Epidemiologi Dry Eye Syndrome
Berdasarkan data epidemiologi, dry eye syndrome atau keratokonjungtivitis sicca merupakan penyakit mata yang paling sering dijumpai, dengan prevalensi mencapai 50% secara global. Insidensi dry eye syndrome ditemukan lebih tinggi pada populasi Asia, dibandingkan Eropa atau Amerika Utara
Global
Dry eye syndrome merupakan salah satu penyakit mata yang paling sering ditemukan secara global. Prevalensi dry eye syndrome (DES) bervariasi antara 20–50% pada populasi umum di dunia. Secara umum, DES lebih sering dijumpai pada usia lanjut dan jenis kelamin perempuan.[5]
Namun, prevalensi pada kelompok usia muda juga diketahui meningkat, yaitu ditemukan pada 30–65% pekerja kantor. Hal ini mungkin disebabkan karena penggunaan alat-alat elektronik dan lensa kontak.[5,9]
Insidensi dan prevalensi DES diketahui lebih tinggi di Asia, dibandingkan Eropa dan Amerika Utama, diduga akibat peranan budaya atau perbedaan ras. Sebuah metaanalisis tahun 2018, melaporkan prevalensi dry eye syndrome sebesar 17%.[3,10]

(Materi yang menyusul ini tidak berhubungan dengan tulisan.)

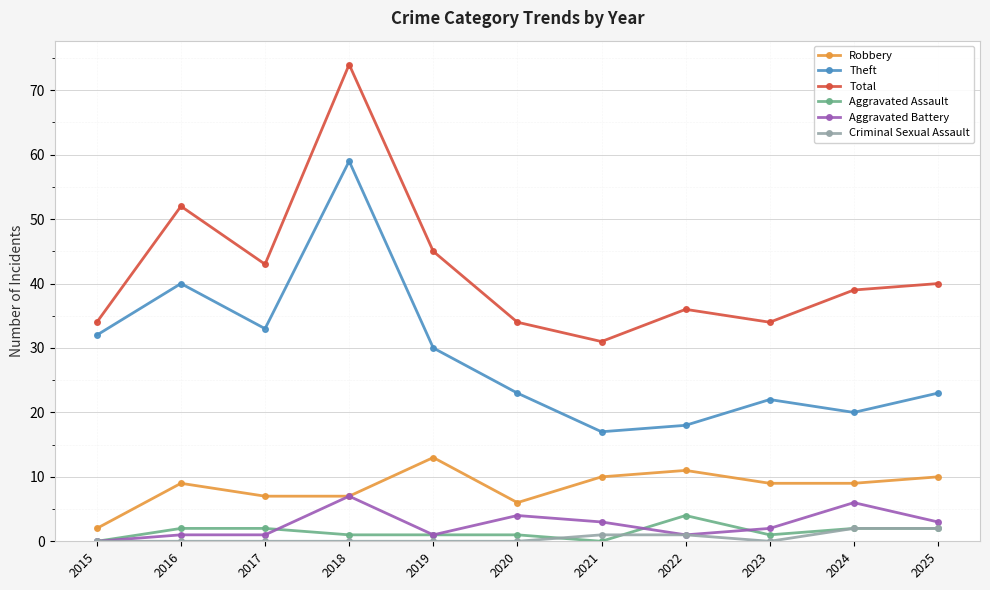

Count the number of categories in the chart.

11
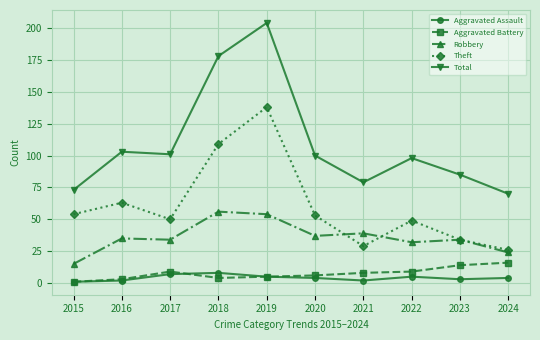

Which series has the widest spread of values?

Total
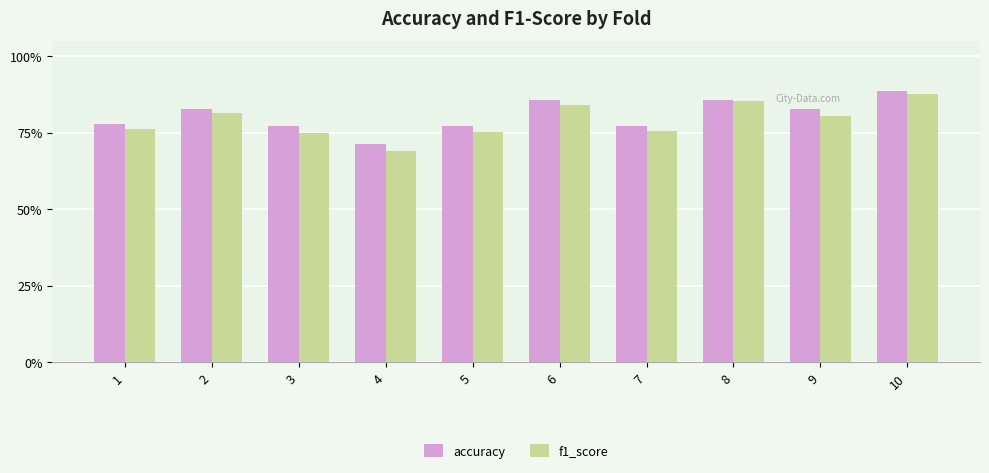

Are the bars grouped side by side (vs. stacked)?

Yes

Evaporative dry eye disease (EDE) merupakan jenis yang paling banyak ditemukan, yaitu sekitar 50%. Sedangkan prevalensi aqueous deficient dry eye (ADDE) sebesar 14%. Pada 36% kejadian dry eye syndrome, dapat ditemukan defisiensi aqueous dan juga evaporatif. Sekitar 10% pasien dengan dry eye syndrome yang signifikan, menderita sindrom Sjogren.[4,5,11]
Indonesia
Hingga saat ini belum ada data epidemiologi dry eye syndrome secara nasional.[12]
Mortalitas
DES jarang menyebabkan mortalitas secara langsung. Sebagian besar kasus DES derajat keparahannya ringan hingga sedang, sehingga dapat membaik setelah diobati. Namun, DES dapat mengalami komplikasi, misalnya ulkus kornea, terutama pada pasien yang juga mengalami sindrom Sjogren. Ulkus kornea atau perforasi kornea dapat menyebabkan terjadinya kebutaan.[5]